Task prompt>
Each record that follows should be duplicated exactly, except for its pictures.

************

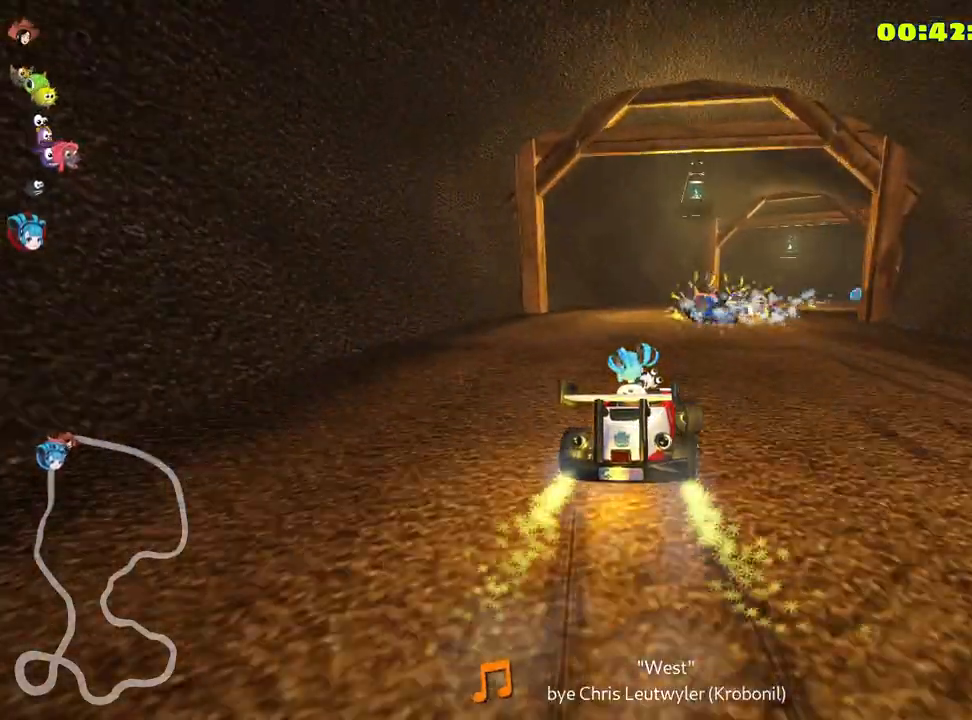
{"keys": ["skid", "up"], "events": [[50, "left", "up"]]}
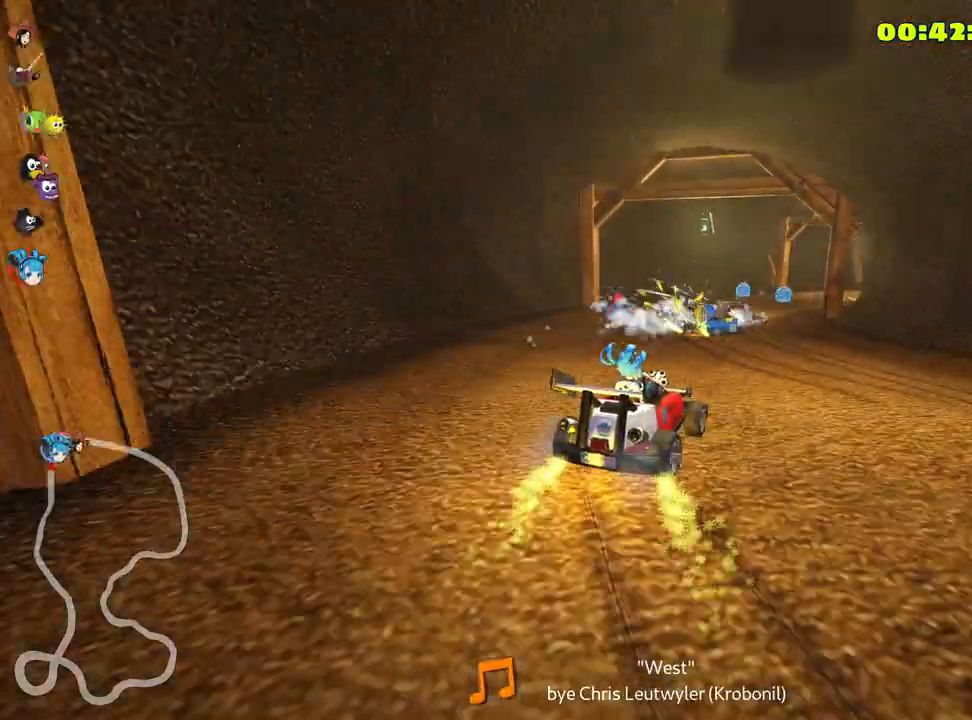
{"keys": [], "events": [[100, "up", "up"], [333, "skid", "up"]]}
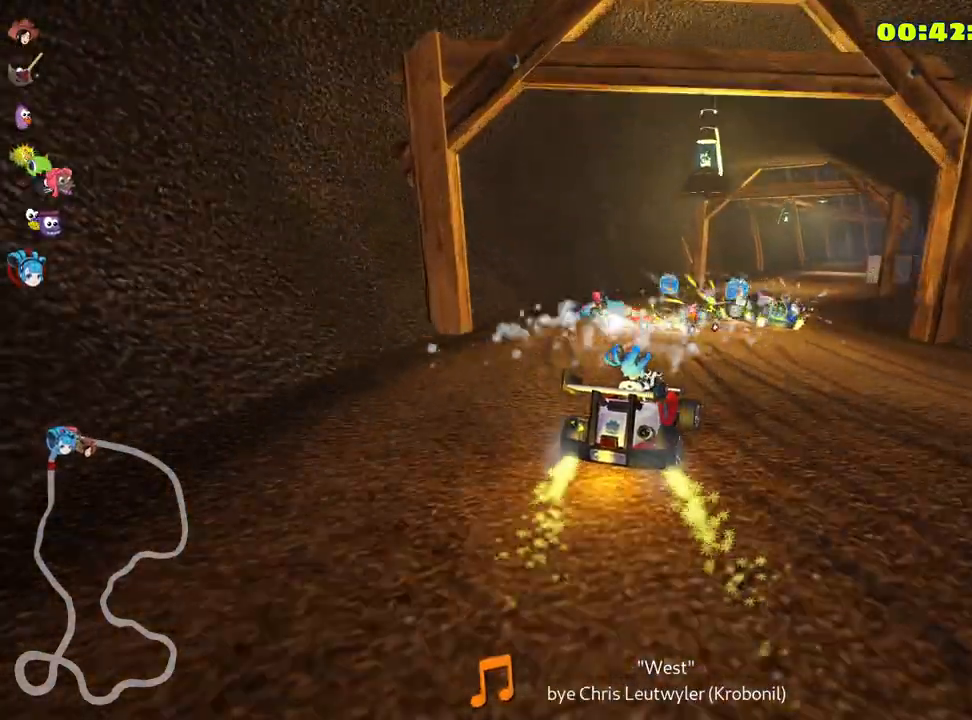
{"keys": ["up"], "events": [[350, "up", "down"]]}
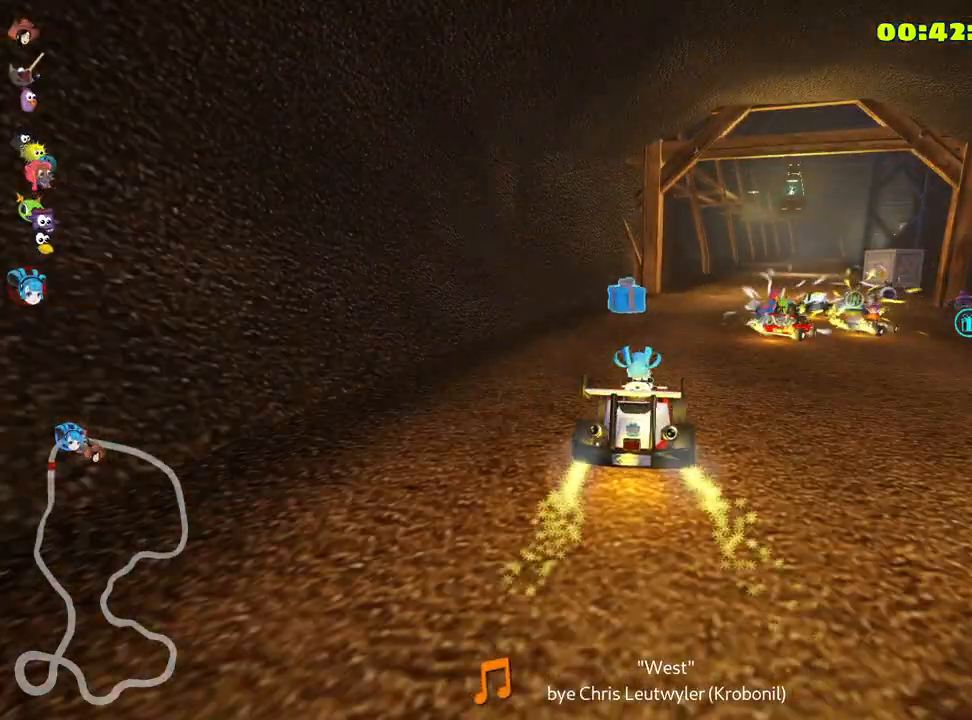
{"keys": ["right", "up"], "events": [[150, "right", "down"]]}
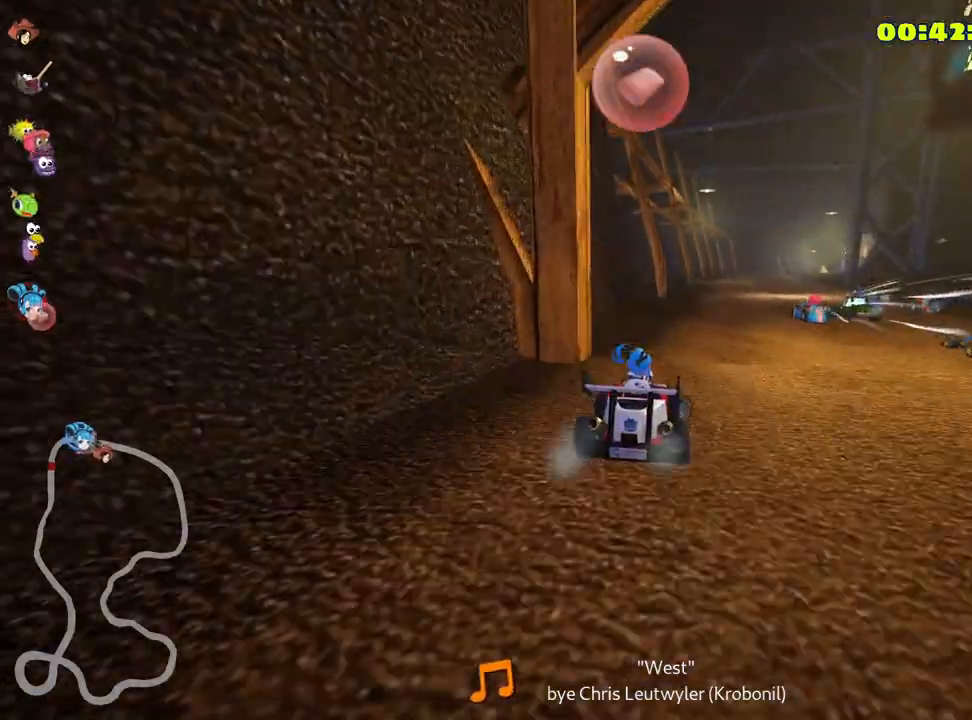
{"keys": ["up"], "events": [[16, "right", "up"], [166, "left", "down"], [300, "left", "up"]]}
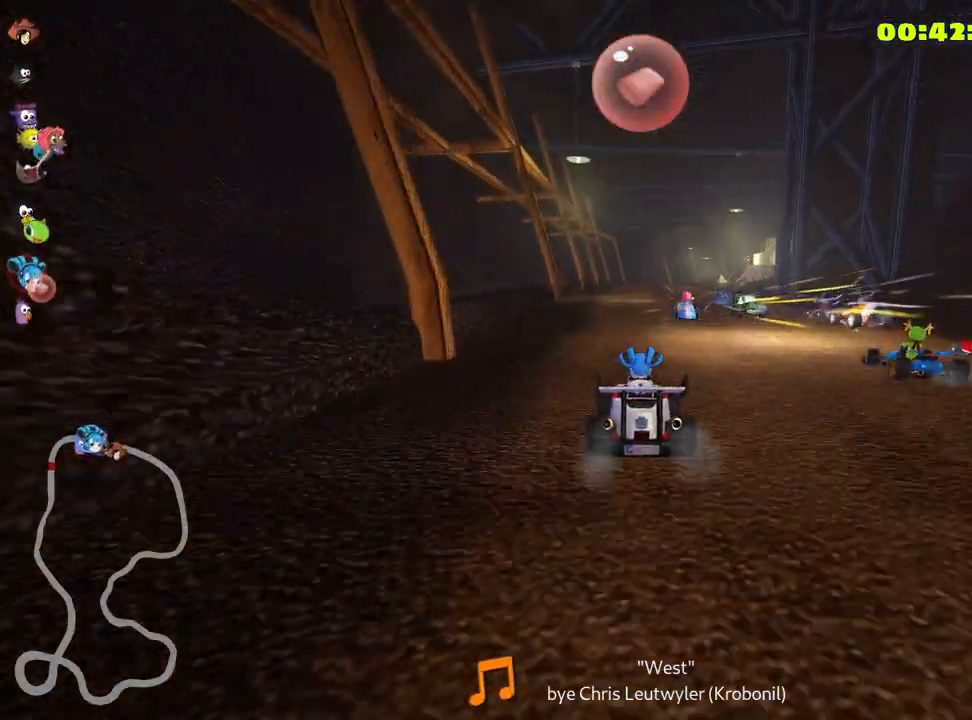
{"keys": ["up"], "events": [[116, "left", "down"], [216, "left", "up"]]}
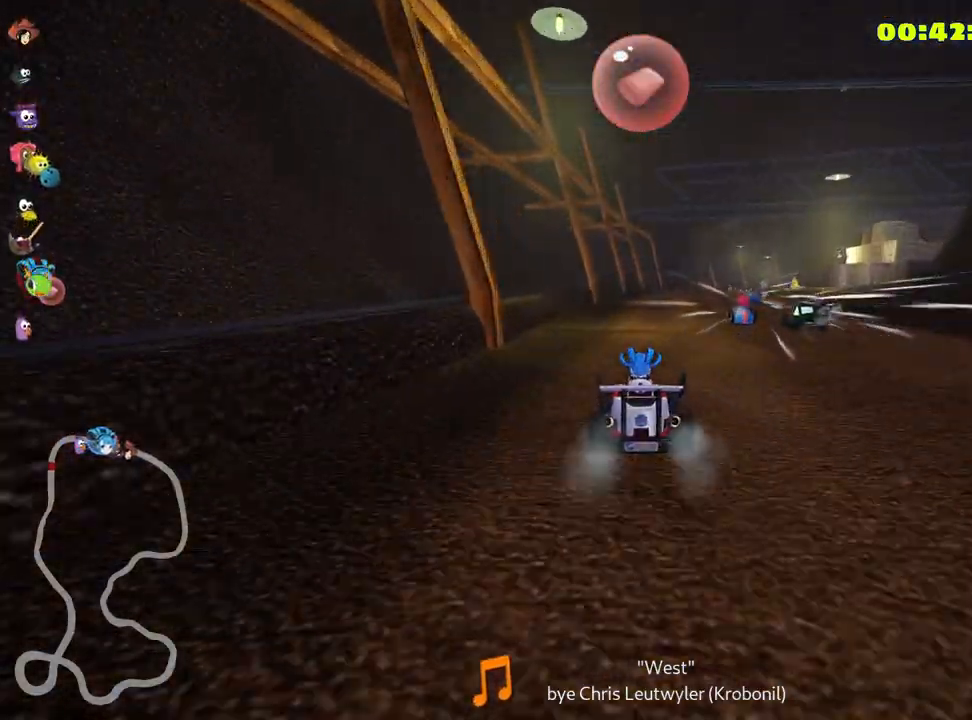
{"keys": ["up"], "events": [[166, "right", "down"], [316, "right", "up"]]}
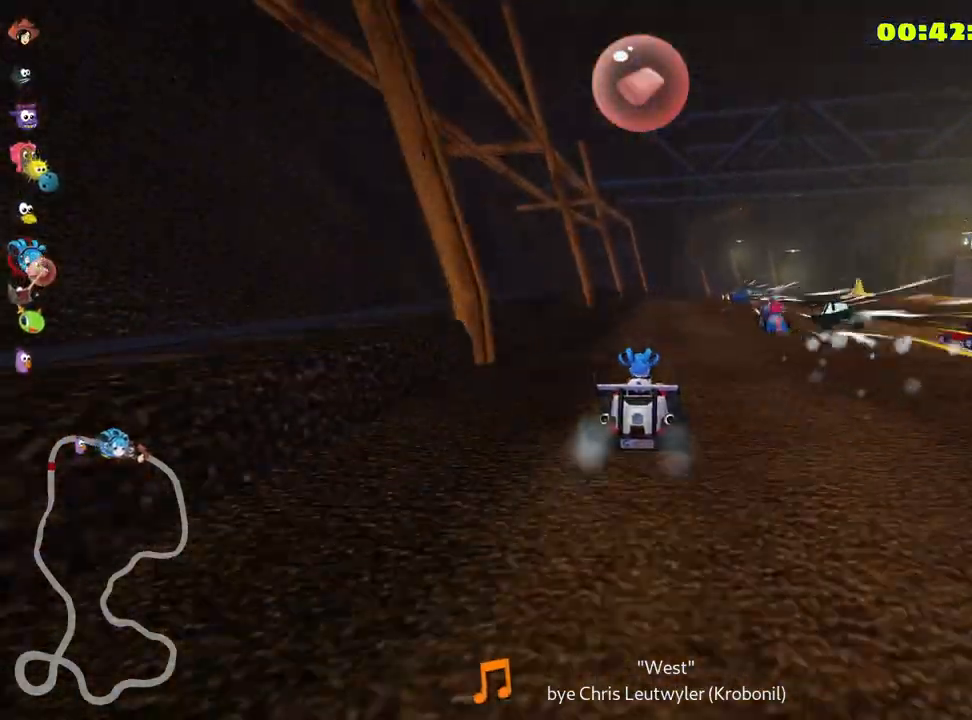
{"keys": ["right", "up"], "events": [[383, "right", "down"]]}
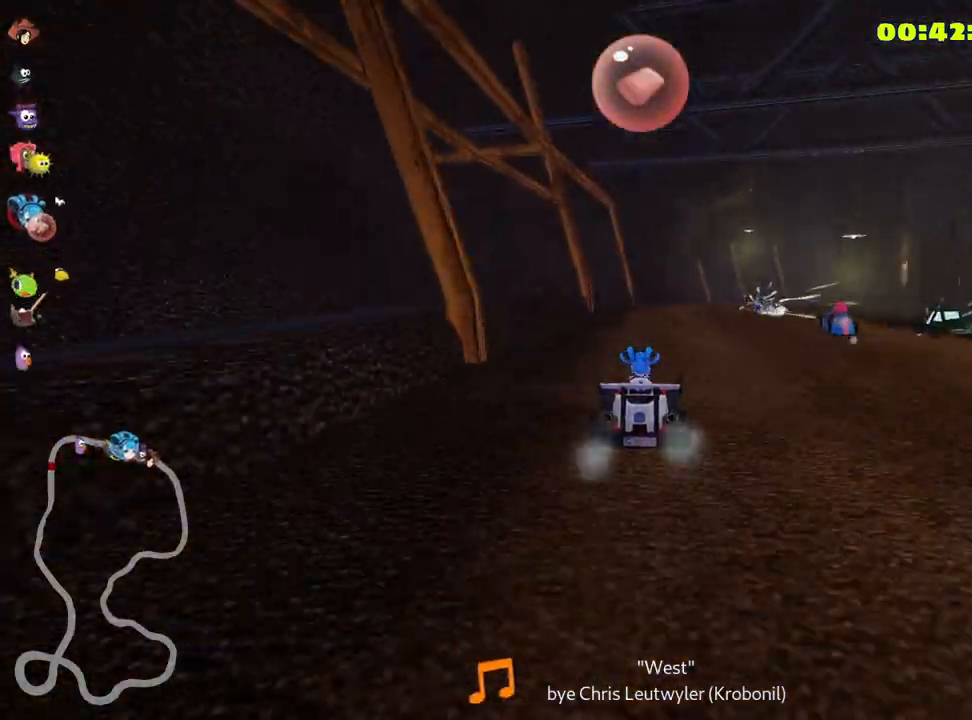
{"keys": ["up"], "events": [[50, "right", "up"], [183, "fire", "down"], [250, "fire", "up"]]}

************

Solution to this task>
{"keys": ["skid", "up"], "events": [[50, "left", "up"]]}
{"keys": [], "events": [[100, "up", "up"], [333, "skid", "up"]]}
{"keys": ["up"], "events": [[350, "up", "down"]]}
{"keys": ["right", "up"], "events": [[150, "right", "down"]]}
{"keys": ["up"], "events": [[16, "right", "up"], [166, "left", "down"], [300, "left", "up"]]}
{"keys": ["up"], "events": [[116, "left", "down"], [216, "left", "up"]]}
{"keys": ["up"], "events": [[166, "right", "down"], [316, "right", "up"]]}
{"keys": ["right", "up"], "events": [[383, "right", "down"]]}
{"keys": ["up"], "events": [[50, "right", "up"], [183, "fire", "down"], [250, "fire", "up"]]}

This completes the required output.